Passengers with reduced mobility

Transport networks accessible to all!
Keolis believes that mobility should be universal. The Group implements concrete, practical solutions across its networks to ensure all vulnerabilities, whether temporary or permanent, are taken into account.

A vast array of issues influence passengers’ access to mobility

Diverse factors can affect a passenger’s travel experience: health issues (physical, sensory, or learning disabilities, illness, obesity, etc.); temporary situations such as heavy baggage, or a child in a pushchair; or difficulties in understanding the written (illiteracy) or local language (foreign tourists).

Keolis is the N°1 PRM (People with Reduced Mobility) transport operator in France, with networks in over 40 cities.

Because everyone gets lost sometimes

Problems with directions, or specific contexts (nightfall, rain, fatigue, feeling unsafe, discharged phone battery, forgotten glasses, etc.) are just some of the many reasons passengers lose their bearings when traveling, don’t find the information they’re looking for, or have difficulty reading a map.

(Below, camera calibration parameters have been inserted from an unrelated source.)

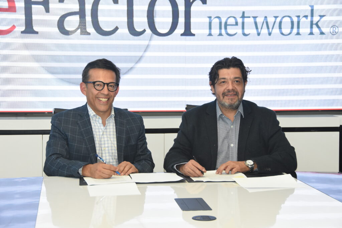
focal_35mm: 82
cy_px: 114
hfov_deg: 24.6
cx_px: 171
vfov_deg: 16.6
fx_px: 784
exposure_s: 1/180
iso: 1600
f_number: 5.6
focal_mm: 55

More than fifty per cent of travellers admit to getting lost at some point in an unfamiliar neighbourhood.


Keolis solutions for passengers with reduced mobility:

Facilitating access for all passengers to vehicles and public spaces

Keolis’ buses, trams, and trains are adapted to passengers with reduced mobility: lifts or ramps, spaces reserved for wheelchair users, stop request buttons or ticket validators placed at the right height, visual displays, and audio announcements are just some of the measures that make passengers’ lives easier. Stops and access points to road and rail networks are also adapted, with the provision of ramps, spaces for turning wheelchairs, tactile paving, etc. Ticket offices and exchange hubs have wide entrances and automatic doors, as well as accessible counters.

100% of trams operated by Keolis in France are equipped with low floors to provide easy access for passengers with reduced mobility.

Providing complementary transport offers

Complementarity between regular transport offers and those dedicated to people with reduced mobility is crucial to meet the travel needs of all passengers. Keolis collaborates closely with local authorities and associations to make roads and equipment accessible to all.

The city of Rennes’ transport network (metro line A and the future line B, all bus lines, and priority platforms) is 100% accessible.

Dedicated solutions for people with reduced mobility

Keolis also operates specialised flexible or on-demand TPRM services, providing a seamless travel experience for passengers who require more assistance. Dedicated teams operate these personalised, pre-bookable, door-to-door services, using specially adapted vehicles.

In addition to its TPRM offerings, Keolis has also signed a partnership with Wheeliz, the first peer-to-peer wheelchair adapted car rental website (vehicles equipped with a ramp or an adapted driver’s seat, etc.).    

Providing human support and personalised advice

People with reduced mobility often need more reassurance or specific assistance when they travel. That’s why Keolis places great importance on the human presence on its networks. Keolis teams receive practical training to assist vulnerable customers on the Group’s regular transport networks, as well as on its dedicated services.

The city of Lyon’s Optiguide service provides Support Assistants to guide wheelchair users or the visually impaired throughout their journey. The long-term goal is to help these passengers use the network independently.

Clear and accessible information

Illiterate or visually impaired citizens, as well as foreign tourists, often have difficulty in understanding information such as maps, timetables, or station names. Keolis addresses this issue by making simple and accessible customer information a priority: network signage, clear, simple, up-to-date documentation, mobile applications, websites, dynamic displays and audio announcements, as well as digital tools, ensure information is always available, everywhere.

In Rennes and Bordeaux, Handimap gathers accessibility data (roads, points of interest, stations, lines, etc.) to calculate itineraries for people with reduced mobility.